OPDRACHT 1
Beantwoord de volgende vragen over de reactie op de herziening van de rulingpraktijk:
(a) Op welke datum is de reactie gedateerd?
(b) Waardoor moeten volgens de reactie de geldende substance-eisen worden vervangen?
(c) Door welk team moet de tweede handtekening volgens Tax Justice Nederland worden gezet in plaats van door het huidige rulingteam?
OPDRACHT 2
Schrijf uit de reactie op de herziening van de rulingpraktijk letterlijk alles over vanaf "Plaats Amsterdam" tot en met "te kunnen gaan.".

TEKST TER BEOORDELING
——————————

Herziening rulingpraktijk

Reactie

Naam Tax Justice Nederland (A Z Merkies)
Plaats Amsterdam
Datum 20 september 2018

Vraag1

Aan welke eisen moeten een belastingplichtige voldoen om zekerheid vooraf te krijgen?

Zekerheid vooraf kan alleen worden gegeven wanneer er sprake is van reële bedrijfsactiviteiten. Daarvoor is het wenselijk dat geldende substance-eisen worden vervangen door een open norm. Belangrijk is dat het voldoen aan substance eisen niet een kwestie is van een afvinklijstje afwerken. (zie de brief voor meer uitleg)

Vraag2

Over welke structuren moet de Belastingdienst zekerheid vooraf geven (en in welke situaties niet)?
In plaats van per verschijningsvorm te beoordelen of zekerheid vooraf nog passend is, is het effectiever om op een hoger niveau naar de kaders van de zekerheid vooraf in zijn geheel te kijken, om eventuele ongewenste toekomstige, nieuwe of enigszins afwijkende verschijningsvormen tegen te kunnen gaan.
Het is hierbij wel van belang dat Nederland niet slechts verantwoordelijkheid voelt voor de vaststelling van de juiste Nederlandse grondslag, maar de belangen van andere landen ook in het oog houdt. (zie de brief voor meer uitleg)

Vraag3

Hoe kan het proces van afgifte van rulings het best worden ingericht?
Tax Justice Nederland onderschrijft het belang van de tweede handtekeningzetter. Dit kan worden gedaan door een centraal team. Hierbij moet er wel voor worden gewaakt dat dit niet ten koste gaat van de huidige capaciteit bij het rulingteam. Tax Justice stelt daarom voor dat dit niet door het huidige rulingteam wordt gedaan, maar door een nieuw op te zetten team. Deze kan zich buigen over de lokaal afgegeven internationale rulings. Voor de vraag in hoeverre een af te geven ruling bindend moet worden voorgelegd aan het centrale team, kan onderscheid worden gemaakt tussen standaard rulings met een laag risico (men kan van tevoren definiëren welk type rulings dit betreft) en meer complexe rulings met een hoger risico.
Met betrekking tot verbeteringen van het proces moet niet slechts worden gekeken naar lokaal afgegeven rulings. Zo kan ervoor worden gekozen om ook hier de tweede handtekening te laten komen van het nieuw in te stellen centrale team, die dat ook voor de lokaal afgegeven rulings doet. Daarmee wordt de tweede handtekeningzetter iets meer op afstand gezet ten opzichte van de bestaande praktijk.

Vraag4

Hoe kan de transparantie van de rulingpraktijk worden vormgegeven?

——————————

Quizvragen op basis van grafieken

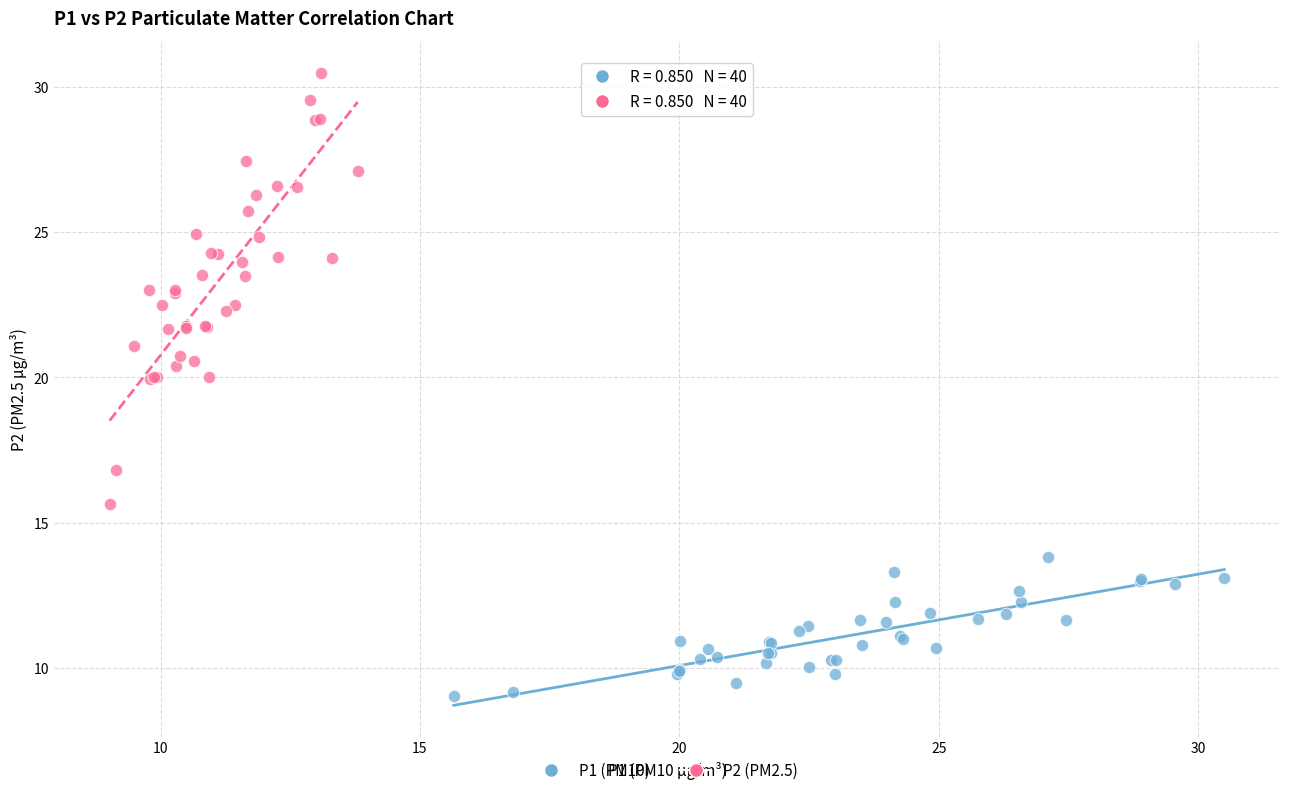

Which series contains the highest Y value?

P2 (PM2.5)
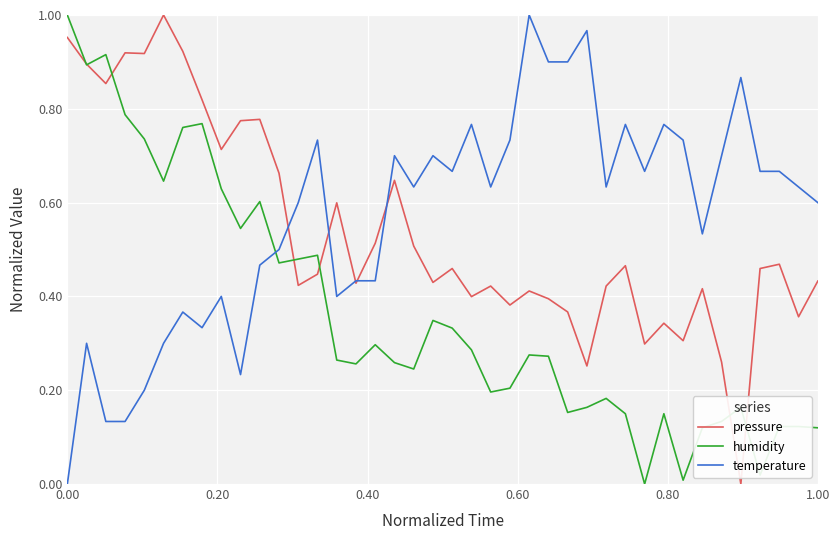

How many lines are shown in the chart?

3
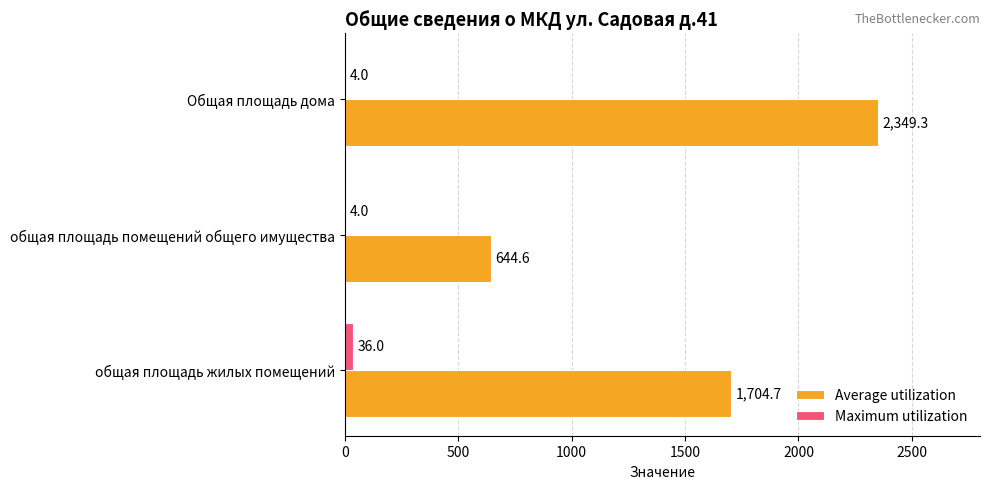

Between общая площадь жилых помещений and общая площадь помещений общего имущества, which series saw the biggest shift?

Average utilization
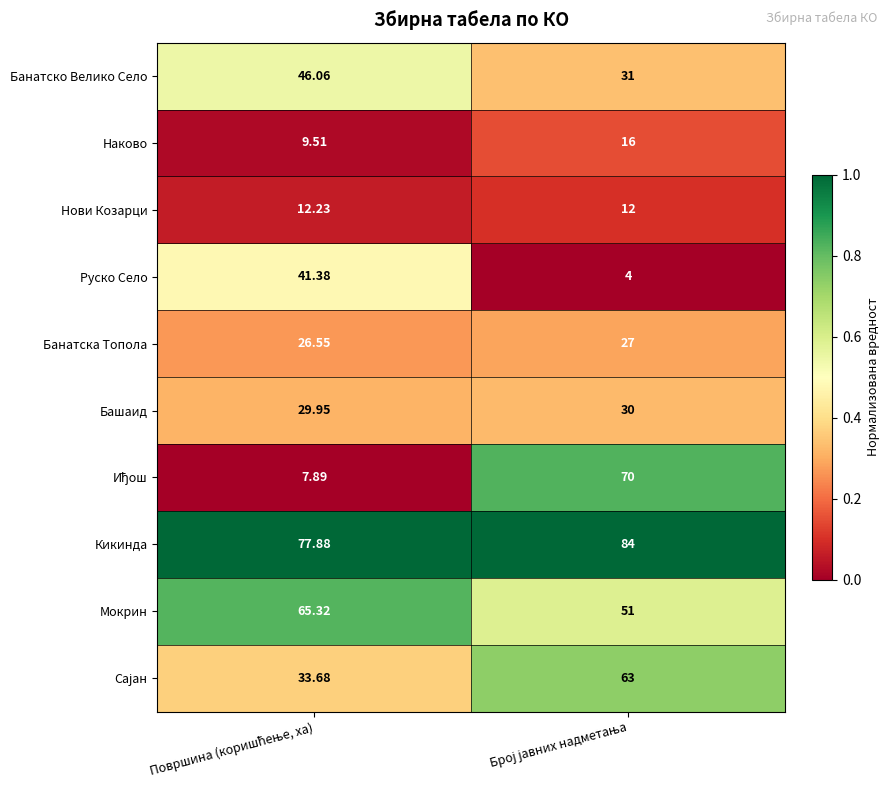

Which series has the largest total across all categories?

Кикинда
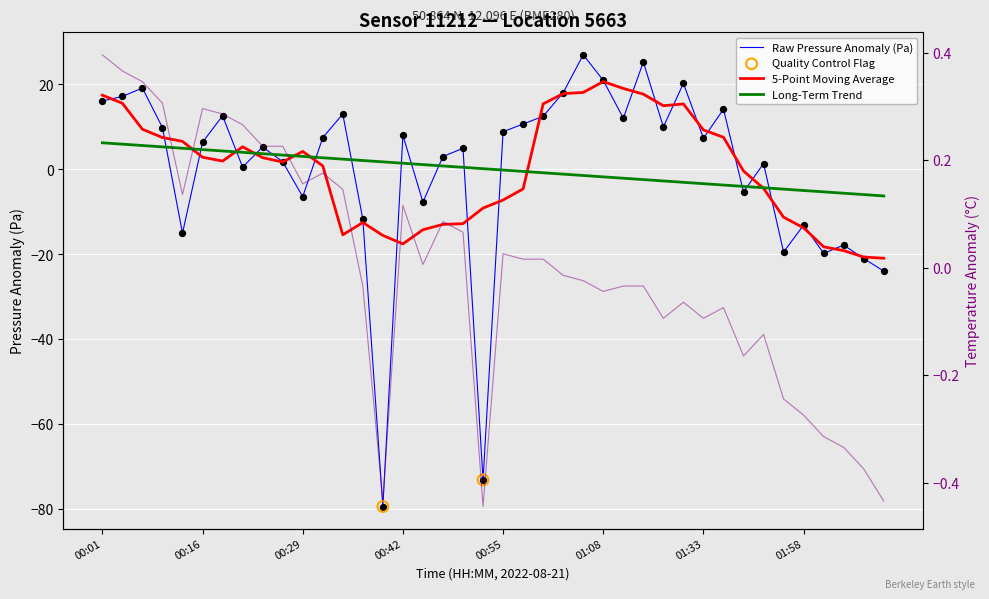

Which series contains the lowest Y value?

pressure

——————————

UITWERKING 1
(a) 20 september 2018.
(b) Door een open norm.
(c) Door een nieuw op te zetten centraal team.

UITWERKING 2
Plaats Amsterdam
Datum 20 september 2018

Vraag1

Aan welke eisen moeten een belastingplichtige voldoen om zekerheid vooraf te krijgen?

Zekerheid vooraf kan alleen worden gegeven wanneer er sprake is van reële bedrijfsactiviteiten. Daarvoor is het wenselijk dat geldende substance-eisen worden vervangen door een open norm. Belangrijk is dat het voldoen aan substance eisen niet een kwestie is van een afvinklijstje afwerken. (zie de brief voor meer uitleg)

Vraag2

Over welke structuren moet de Belastingdienst zekerheid vooraf geven (en in welke situaties niet)?
In plaats van per verschijningsvorm te beoordelen of zekerheid vooraf nog passend is, is het effectiever om op een hoger niveau naar de kaders van de zekerheid vooraf in zijn geheel te kijken, om eventuele ongewenste toekomstige, nieuwe of enigszins afwijkende verschijningsvormen tegen te kunnen gaan.